Ultimately Mickey 17 is a love story. Despite the difference in each iteration of the various Mickeys, each one of them is loved by Nasha, who he loves in turn. Their meet cute happens early in the movie, and it’s love at first site, a love that endures through each reprinting of Mickey. His love for her is constant (and she does change and grow through the movie too – the role she plays at the end of the film is not who we see at the beginning – as is her love for him, throughout all the different foibles and flaws of the many personalities that are printed.

Though there some throughlines, some continuity in the bedrock personality, which is why Mickey 18 makes the sacrifice play late in the film, despite the wildly different personality from 17. Props to Robert Pattinson for pulling off making the same character feel different in Mickey’s varied iterations.

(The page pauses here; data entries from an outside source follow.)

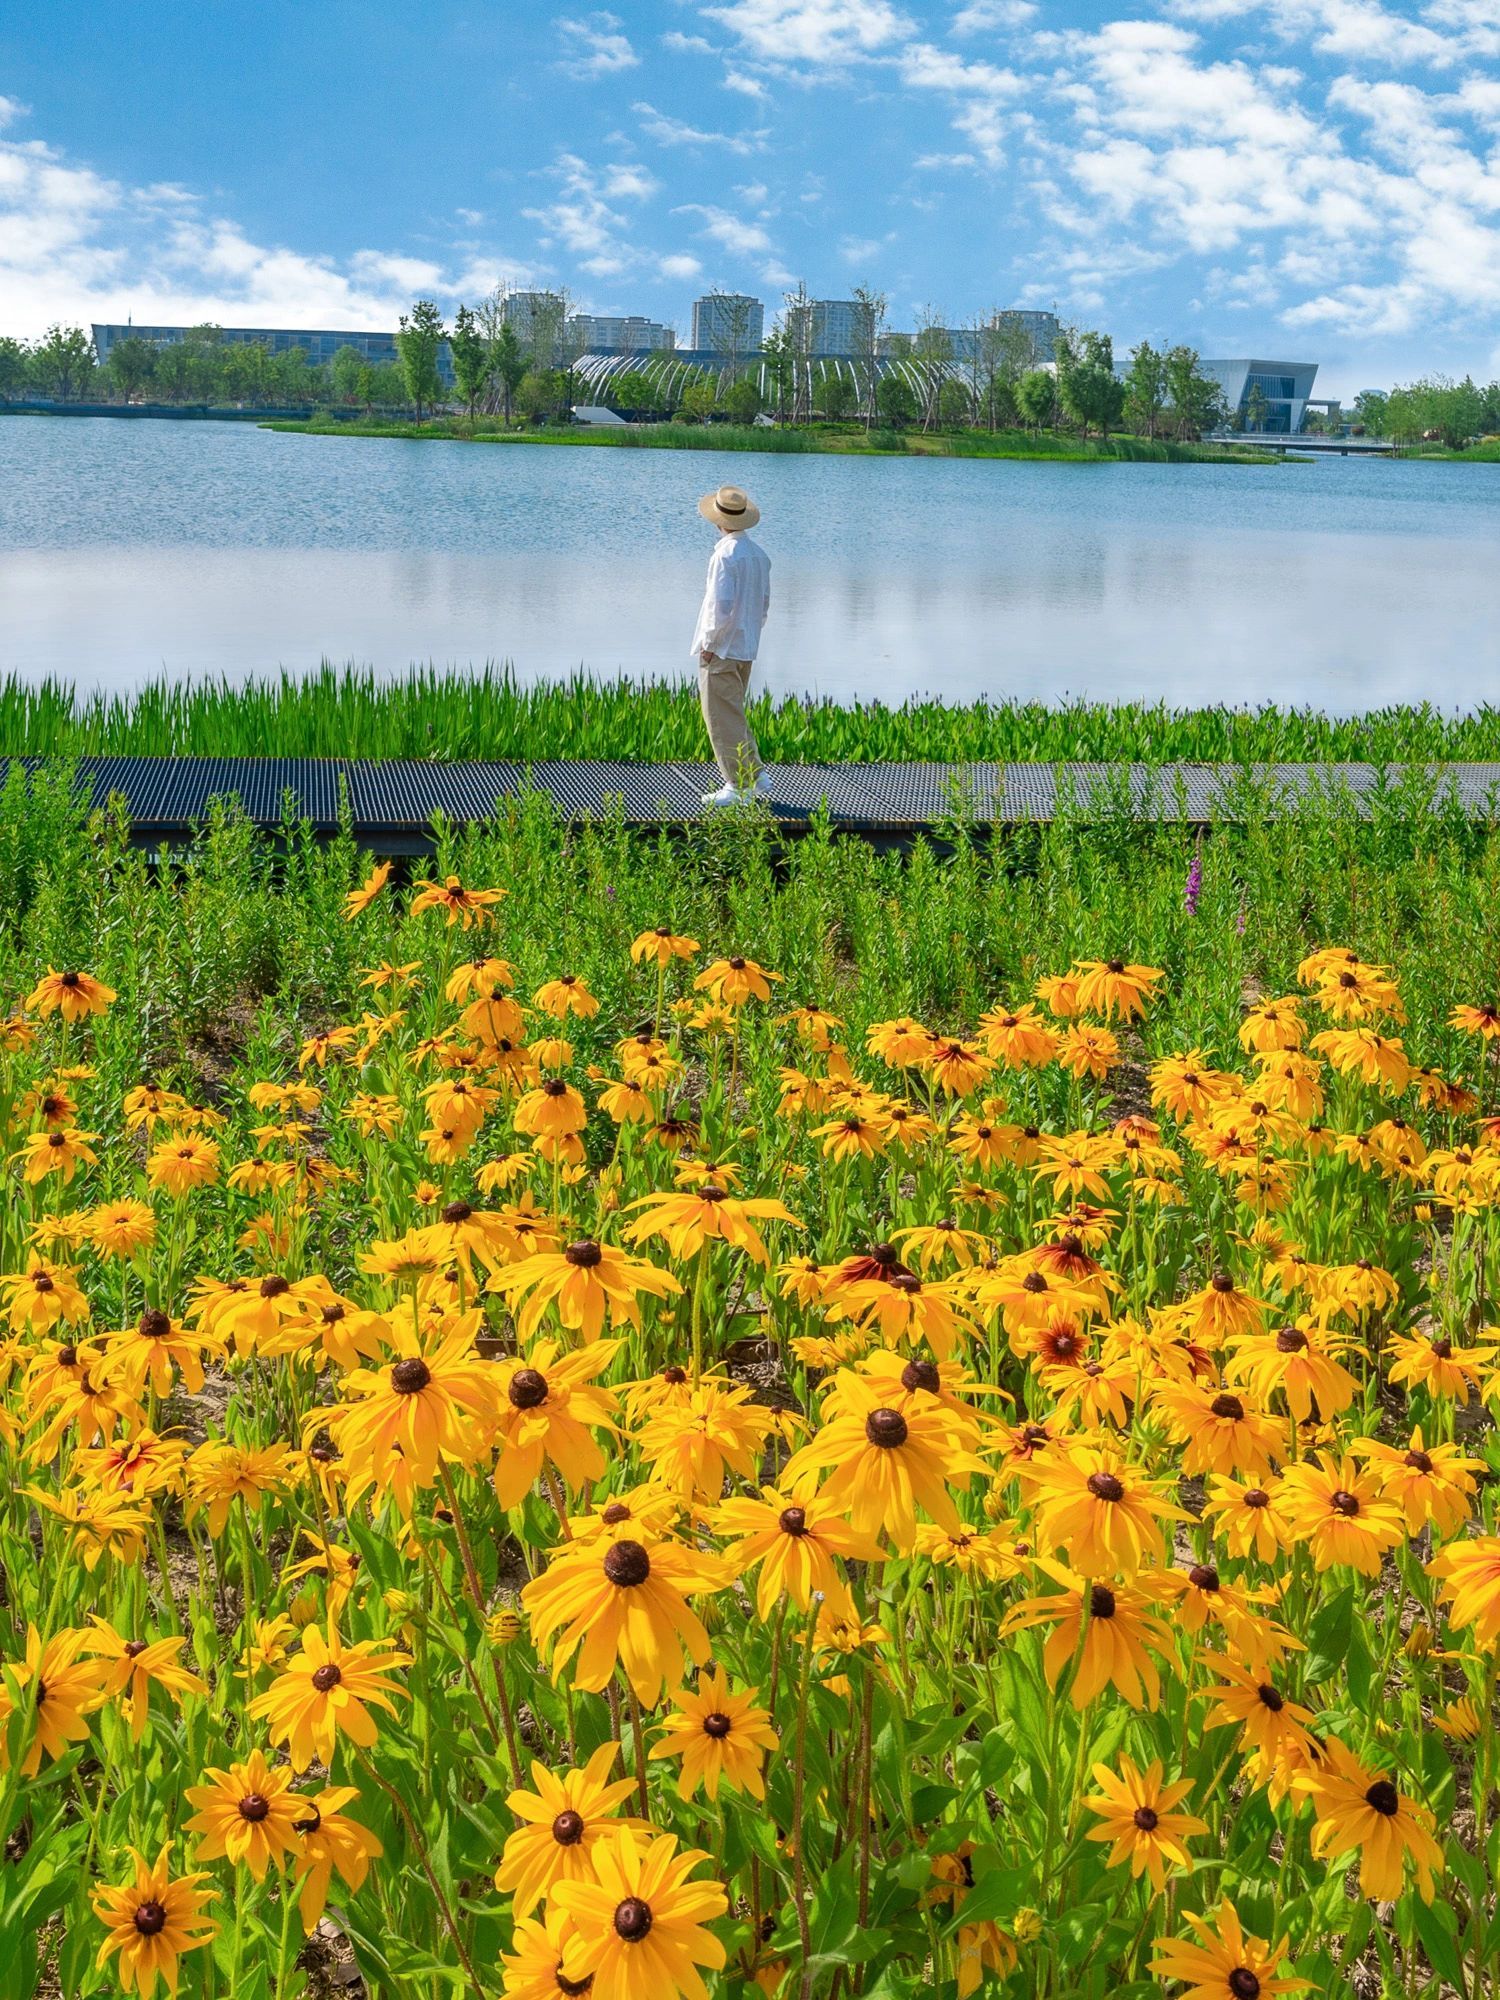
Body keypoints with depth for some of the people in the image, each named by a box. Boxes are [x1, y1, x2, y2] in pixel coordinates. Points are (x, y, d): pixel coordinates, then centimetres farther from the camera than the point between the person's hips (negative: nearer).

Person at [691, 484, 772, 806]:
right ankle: (754, 777, 18)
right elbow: (764, 602, 16)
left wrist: (709, 643, -13)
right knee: (733, 714, 19)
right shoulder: (759, 554, 8)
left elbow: (721, 605, -23)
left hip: (720, 650, -9)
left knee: (723, 718, -2)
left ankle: (739, 786, 0)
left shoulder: (725, 555, -18)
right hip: (747, 648, 9)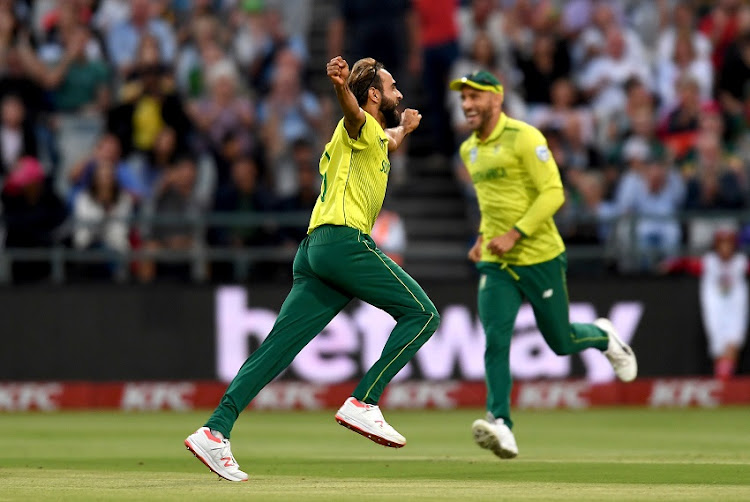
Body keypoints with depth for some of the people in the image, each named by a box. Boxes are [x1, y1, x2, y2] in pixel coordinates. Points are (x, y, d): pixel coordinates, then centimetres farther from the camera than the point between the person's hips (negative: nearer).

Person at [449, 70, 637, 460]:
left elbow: (552, 193, -18)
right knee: (496, 340, -14)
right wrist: (482, 238, 13)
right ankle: (501, 425, -20)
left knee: (560, 342, 7)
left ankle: (603, 337, 41)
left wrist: (514, 234, -23)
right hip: (495, 263, 5)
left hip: (540, 257, -5)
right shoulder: (469, 150, 11)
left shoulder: (524, 138, -13)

Final thoughts: Mickey 17 is well crafted, there isn’t any misses in the production aspects of it, though some of the satire misses due to the low-key nature of it. I want to see the Luc Besson version of Mickey 17, that takes the premise and goes all out.


*: apparently this is an adaptation**, which I had heard about going in but hadn’t checked the book out. Also, the book was published in 2022, and adapted shortly after, and was originally delayed in release from it’s original set date in 2024. So the political stuff is even more poignant, or perhaps sadly, more eternal.

**: also, in looking at the wiki after writing the above, the short story was also an exploration of the Star Trek teleporter paradox, so… hmm, yeah.